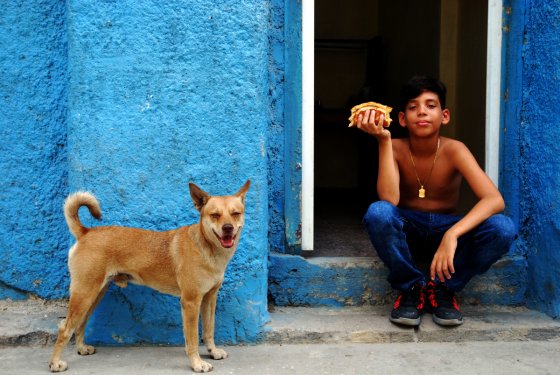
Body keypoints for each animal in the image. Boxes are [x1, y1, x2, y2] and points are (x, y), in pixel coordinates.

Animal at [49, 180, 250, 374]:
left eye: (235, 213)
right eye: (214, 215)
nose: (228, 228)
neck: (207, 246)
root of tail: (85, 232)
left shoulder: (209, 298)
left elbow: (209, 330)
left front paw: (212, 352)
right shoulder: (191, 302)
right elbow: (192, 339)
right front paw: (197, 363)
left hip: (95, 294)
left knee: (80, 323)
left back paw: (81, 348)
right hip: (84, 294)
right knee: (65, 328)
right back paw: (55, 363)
========================================================================
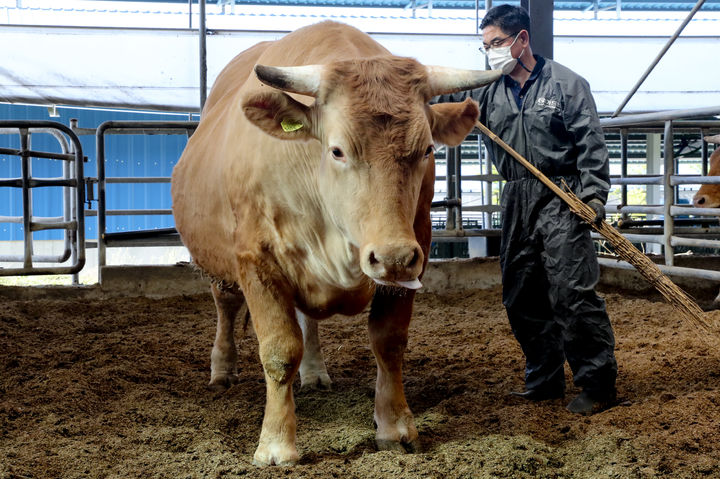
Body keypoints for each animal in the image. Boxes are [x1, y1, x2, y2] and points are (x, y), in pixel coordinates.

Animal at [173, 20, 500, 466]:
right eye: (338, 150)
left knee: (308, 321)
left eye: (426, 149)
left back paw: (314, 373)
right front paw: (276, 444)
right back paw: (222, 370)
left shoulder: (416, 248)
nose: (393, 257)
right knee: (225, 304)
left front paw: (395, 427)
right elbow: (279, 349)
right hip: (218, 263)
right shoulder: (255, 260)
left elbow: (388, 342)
========================================================================
### Required work
Bring together every line in the entries that holds the string "knee".

### Exercise answer
left knee: (80, 323)
right knee: (65, 328)
left knee: (308, 321)
right knee: (225, 304)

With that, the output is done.